Job item> Give back the lines between the one holding "Imprimer sur tous supports (ou presque) tous" and the one holding "une information à", inclusive, with "réactivité" changed to "rapidité" and nothing else altered.
■ ■ ■ ■
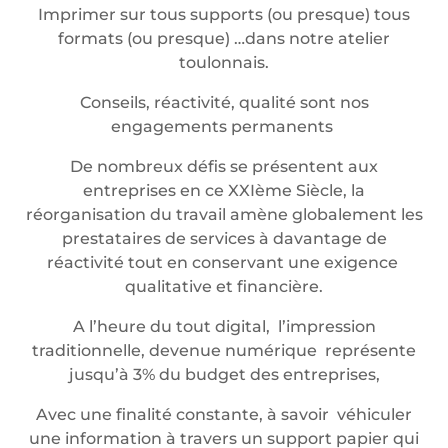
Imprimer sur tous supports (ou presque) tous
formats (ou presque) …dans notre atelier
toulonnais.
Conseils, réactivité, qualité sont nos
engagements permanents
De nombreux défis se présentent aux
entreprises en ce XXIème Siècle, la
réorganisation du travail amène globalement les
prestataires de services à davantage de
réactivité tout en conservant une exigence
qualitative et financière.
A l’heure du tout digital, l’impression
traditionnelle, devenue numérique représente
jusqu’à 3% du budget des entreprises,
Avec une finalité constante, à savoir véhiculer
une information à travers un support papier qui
■ ■ ■ ■
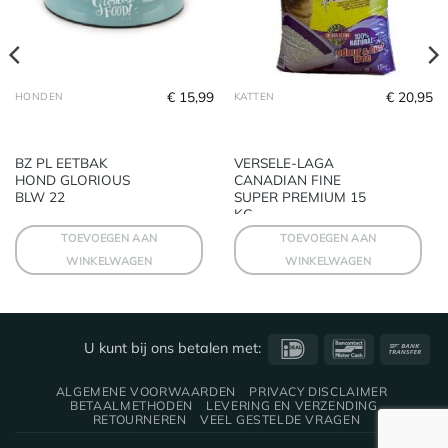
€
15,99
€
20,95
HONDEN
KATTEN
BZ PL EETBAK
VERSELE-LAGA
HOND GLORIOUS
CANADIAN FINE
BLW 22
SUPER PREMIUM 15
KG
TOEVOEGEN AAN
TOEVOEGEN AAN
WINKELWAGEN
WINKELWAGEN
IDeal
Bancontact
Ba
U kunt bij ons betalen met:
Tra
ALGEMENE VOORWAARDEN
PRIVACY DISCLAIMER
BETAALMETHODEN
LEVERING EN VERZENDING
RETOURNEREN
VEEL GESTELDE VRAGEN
■ ■ ■ ■
Answer space>
Imprimer sur tous supports (ou presque) tous
formats (ou presque) …dans notre atelier
toulonnais.
Conseils, rapidité, qualité sont nos
engagements permanents
De nombreux défis se présentent aux
entreprises en ce XXIème Siècle, la
réorganisation du travail amène globalement les
prestataires de services à davantage de
rapidité tout en conservant une exigence
qualitative et financière.
A l’heure du tout digital, l’impression
traditionnelle, devenue numérique représente
jusqu’à 3% du budget des entreprises,
Avec une finalité constante, à savoir véhiculer
une information à travers un support papier qui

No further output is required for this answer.